WORK TO COMPLETE:
The lines from the one containing "3. dental crown [301,468,336,504]" through the end of the entries are what to output; reproduce them exactly and add nothing.

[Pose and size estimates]
[Start of section]

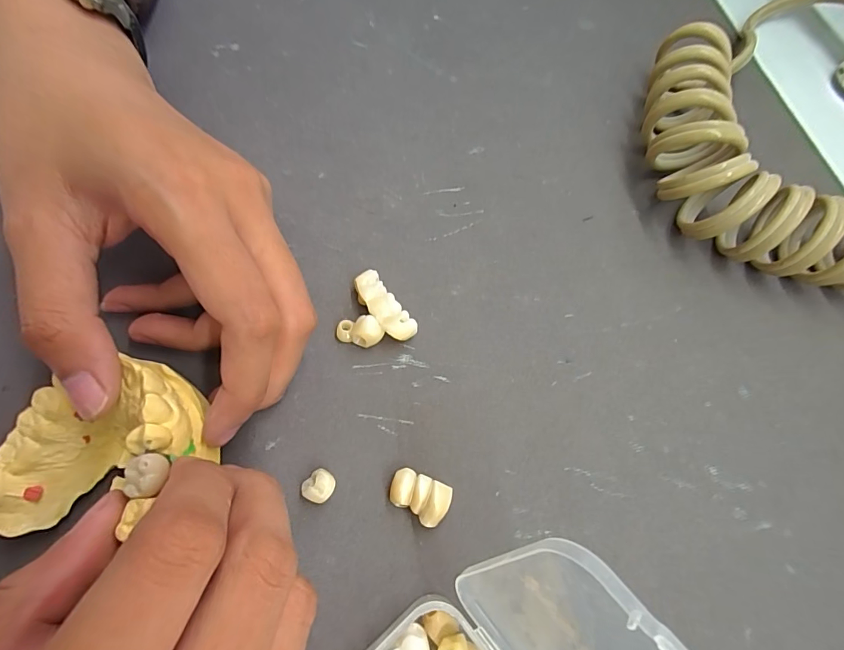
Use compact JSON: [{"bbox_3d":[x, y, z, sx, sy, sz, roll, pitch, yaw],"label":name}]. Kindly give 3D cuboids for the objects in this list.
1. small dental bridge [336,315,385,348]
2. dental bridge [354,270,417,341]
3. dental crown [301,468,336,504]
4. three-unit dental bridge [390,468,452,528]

[End of section]

TASK OUTPUT:
3. dental crown [301,468,336,504]
4. three-unit dental bridge [390,468,452,528]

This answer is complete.